A portion of Roush’s NASCAR accomplishments can been attributed to the gold standard he has set in the driver developmental program.  Braun is just the latest in a long line of Roush Fenway drivers who have gone on to find success in the form of victories and championships. Roush Fenway teams have scored one Truck Series, two NASCAR Nationwide and two NASCAR Sprint Cup Series championships, with most of the team’s drivers rising through the Truck Series ranks.

“One of the things that really helps bring drivers through his program is the fact they are such a big family,” said Braun, who finished sixth at Michigan last June. “Everyone wants to see everyone else do well.  Everyone has the same goals and there is no question that goes unanswered.
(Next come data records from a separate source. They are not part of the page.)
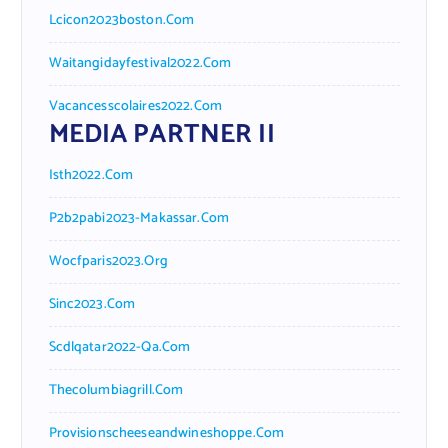
Lcicon2023boston.com
Waitangidayfestival2022.com
Vacancesscolaires2022.com
MEDIA PARTNER II
Isth2022.com
P2b2pabi2023-Makassar.com
Wocfparis2023.org
Sinc2023.com
Scdlqatar2022-Qa.com
Thecolumbiagrill.com
Provisionscheeseandwineshoppe.com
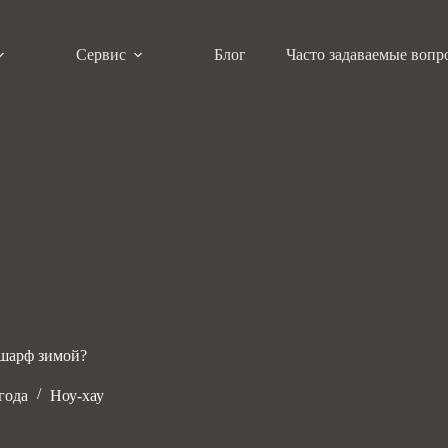
Сервис
Блог
Часто задаваемые вопр
 шарф зимой?
года
Ноу-хау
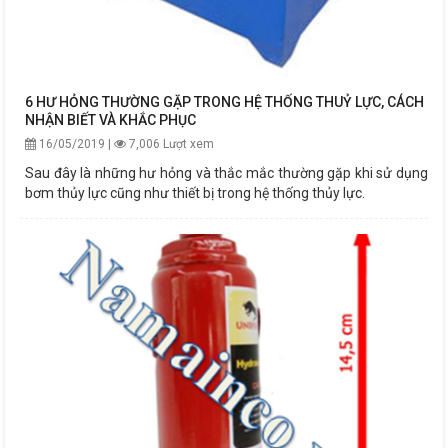
6 HƯ HỎNG THƯỜNG GẶP TRONG HỆ THỐNG THUỶ LỰC, CÁCH
NHẬN BIẾT VÀ KHẮC PHỤC
16/05/2019 |
7,006 Lượt xem
Sau đây là những hư hỏng và thắc mắc thường gặp khi sử dụng
bơm thủy lực cũng như thiết bị trong hệ thống thủy lực.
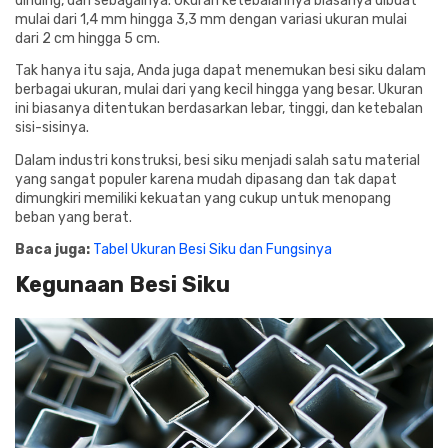
dinding, dan sebagainya. Ukuran ketebalannya biasanya dibuat
mulai dari 1,4 mm hingga 3,3 mm dengan variasi ukuran mulai
dari 2 cm hingga 5 cm.
Tak hanya itu saja, Anda juga dapat menemukan besi siku dalam
berbagai ukuran, mulai dari yang kecil hingga yang besar. Ukuran
ini biasanya ditentukan berdasarkan lebar, tinggi, dan ketebalan
sisi-sisinya.
Dalam industri konstruksi, besi siku menjadi salah satu material
yang sangat populer karena mudah dipasang dan tak dapat
dimungkiri memiliki kekuatan yang cukup untuk menopang
beban yang berat.
Baca juga:
Tabel Ukuran Besi Siku dan Fungsinya
Kegunaan Besi Siku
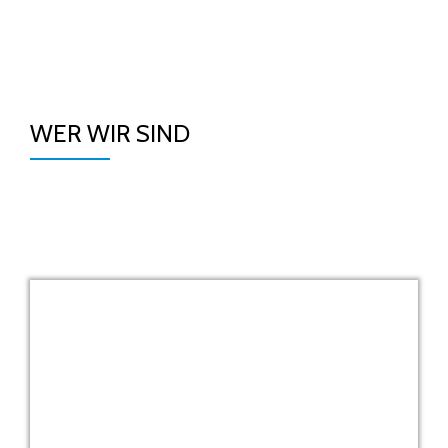
TO
Skip
to
NA
content
WER WIR SIND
I feel like Jack Roush has made it clear to the older drivers that they need to help out the young rookies and I think that’s a big part of it.”

In addition to a driver developmental path, Roush views the Truck Series as a teaching tool for younger drivers and the lessons imparted extend beyond maneuvering the truck around a speedway.

“It’s (Truck Series) the first stop for a rookie driver coming into NASCAR, coming into stock car racing,” Roush explained.  “Historically, since the onset of the Truck Series more than 10 years ago, we’ve enjoyed taking our rookies there first and getting them started and improving their race craft - improving judgments on the race track, establishing their code, which is the thing that keeps them out of harm’s way.  It establishes expectations among the competitors of what they (rookie drivers) will and won’t do on the race track.  It’s important that a driver have a good code, a defensible and admirable code, so he can really have the racing room he needs when it comes time and he’s able to close the deal to win his races and compete for championships.” 

But despite all this lessons and the pressure you’d expect a typical 20-year-old kid to feel when the burden of a potential milestone rests on his shoulders, Braun is as cool as a cucumber.

“I don’t really feel any pressure to get that win,” Braun stated. “I think that’s one of the coolest things about driving for Jack and this team.  They just put good trucks under me and we always have fast vehicles and good pit stops.  We’ve got to keep putting ourselves in the position to win a race here.  I know it will happen.”